**TASK BRIEF**. List every organization or program named in the scholarship article below, excluding schools and universities.

-- Start SELECTED TEXT --

Hodges is the fourth BHS graduate to benefit from Johnson’s generosity in the past four years. In addition to funding Ole Miss First scholarships through the UM Foundation during that time, Johnson has aided a Baldwyn High graduate directly through his private foundation, the Landmark Foundation.

“I hope to be able to give a scholarship every year,” said Johnson, who now lives in Madison and owns the Landmark Companies, one of the largest real-estate construction firms in Mississippi.

Denson Hollis, Associate Director of Development for Ole Miss First, praised Johnson’s commitment to UM and to deserving students.

“We’re very fortunate to have alumni like Mr. Johnson who are dedicated to ensuring Ole Miss continues to attract the best and brightest students,” Hollis said.

Johnson, a longtime supporter of UM, said that while his mother, Alleeene, was forced to withdraw from UM as a result of the Great Depression, he and his brother, Robert Johnson, were fortunate enough to receive an education at UM.

“I wanted to give something back, both to Baldwyn and to Ole Miss, and I wanted to honor my parents,” Johnson said. “Our parents were essential in helping my brother and me see the importance of helping to provide a solid education for a student who has outstanding academic and leadership qualities.”

Hodges certainly meets those criteria. In addition to maintaining a perfect grade-point average at BHS and being involved with several academic clubs and honor societies, Hodges was also active with Interact, a service organization associated with Rotary International, and recently received the BHS Good Citizenship Award.

-- End SELECTED TEXT --
-- Start GIVEN RECORDS --

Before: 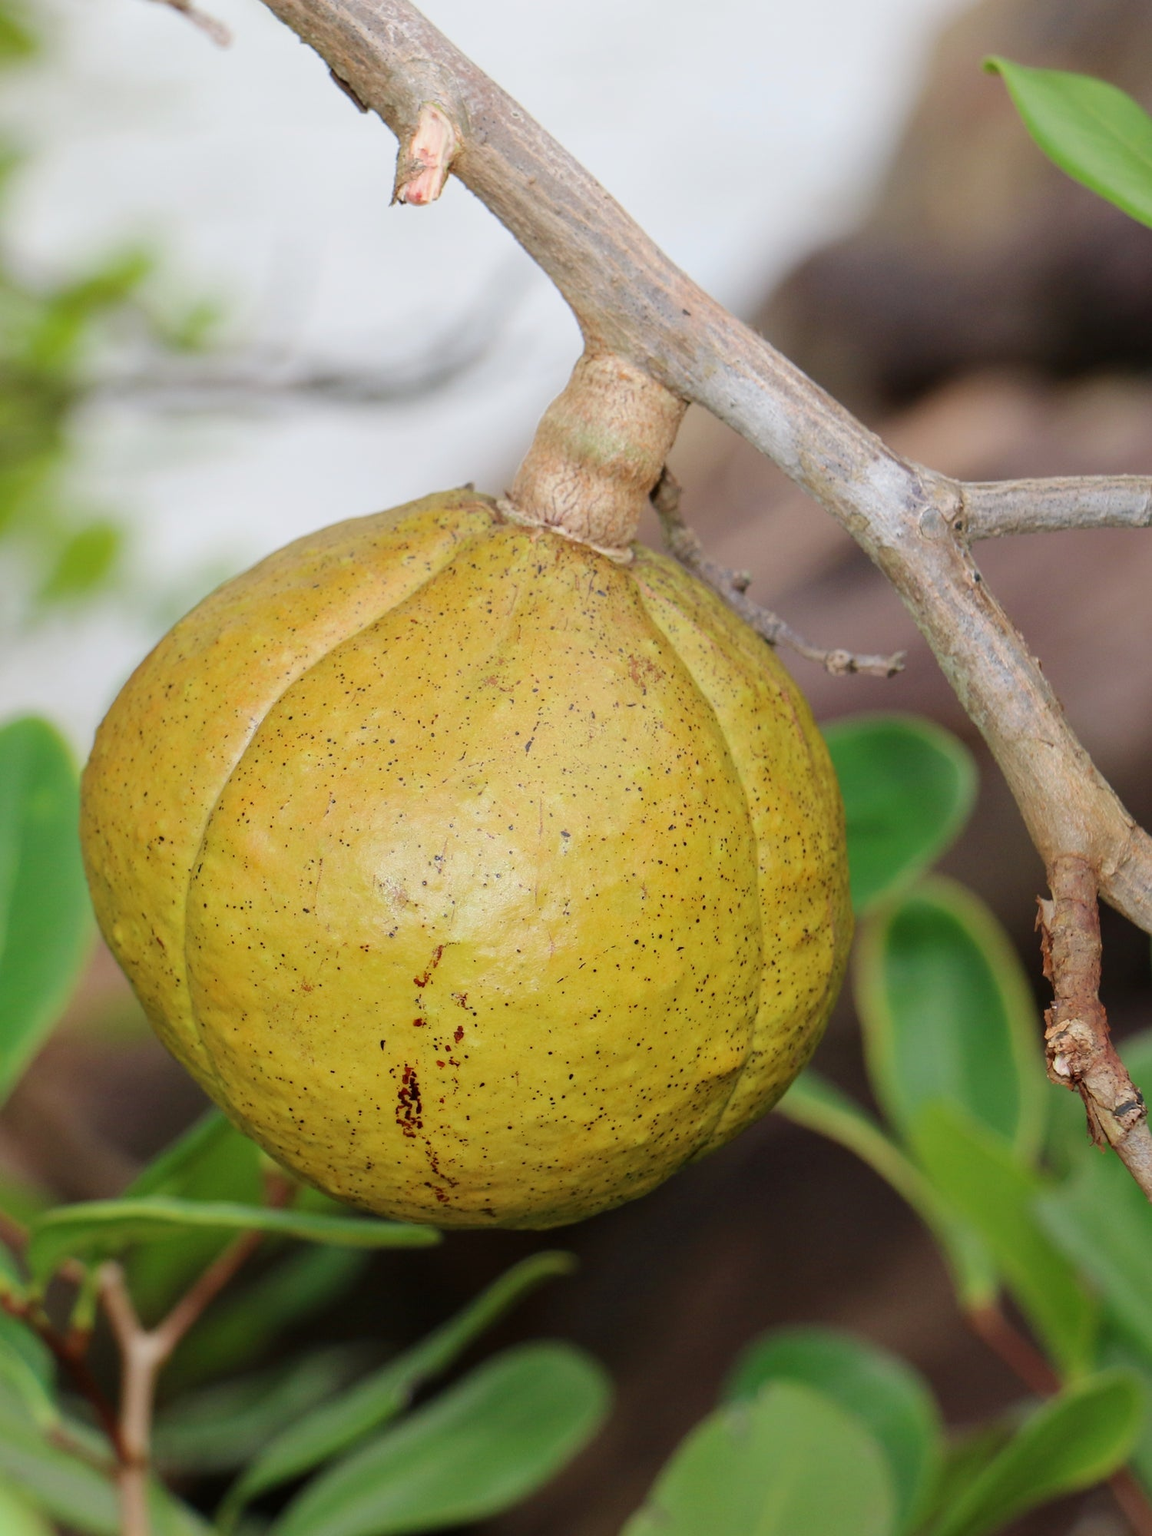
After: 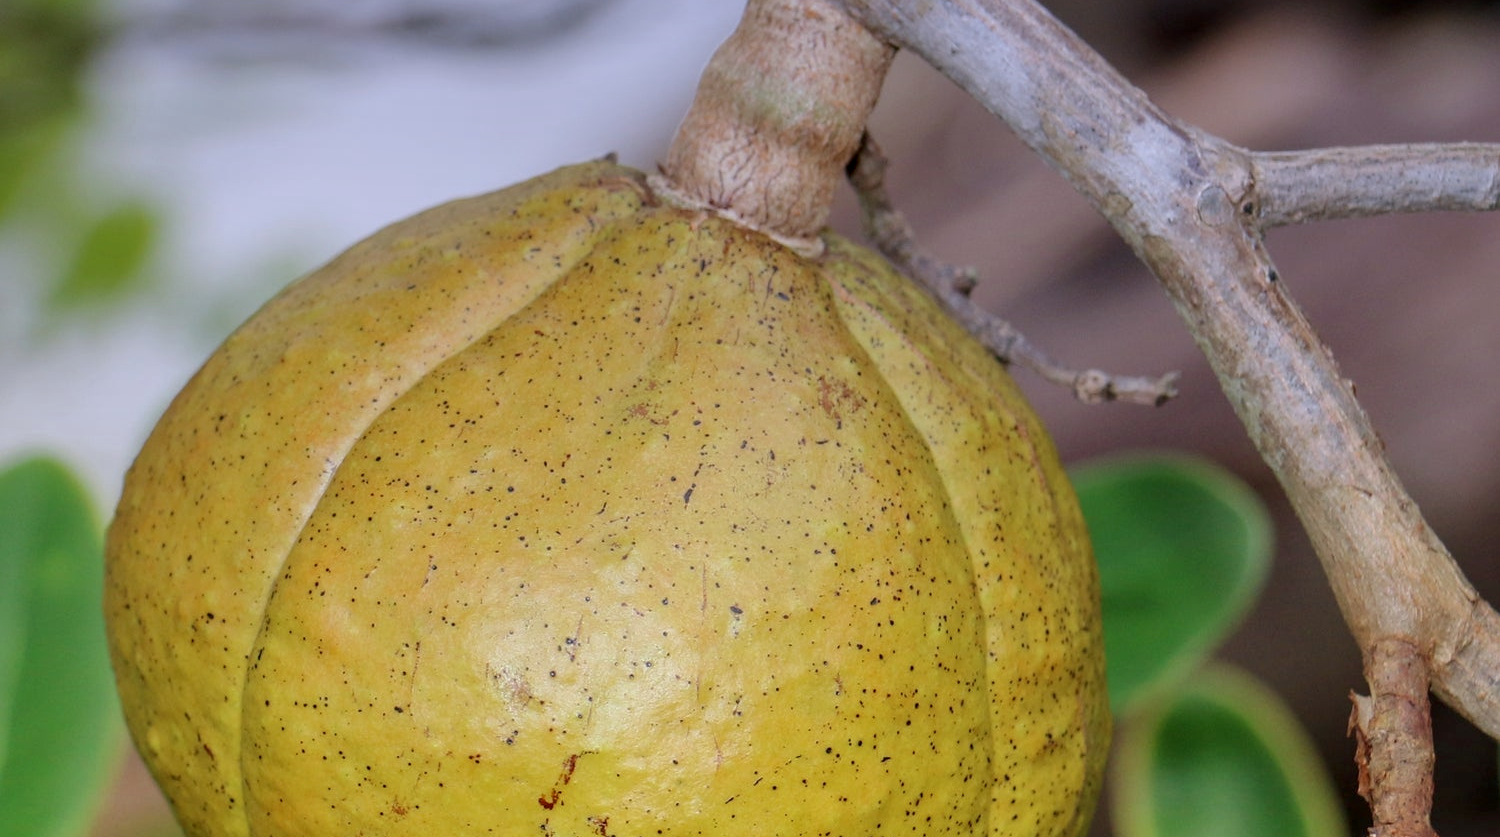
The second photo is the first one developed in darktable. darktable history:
graduated density: hue 238.83°, saturation 50%
crop and rotate: top 23.84%, bottom 34.294%
local contrast: on, module defaults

-- End GIVEN RECORDS --

**EXERCISE RESULT**.
UM Foundation
Landmark Foundation
Landmark Companies
Ole Miss First
Interact
Rotary International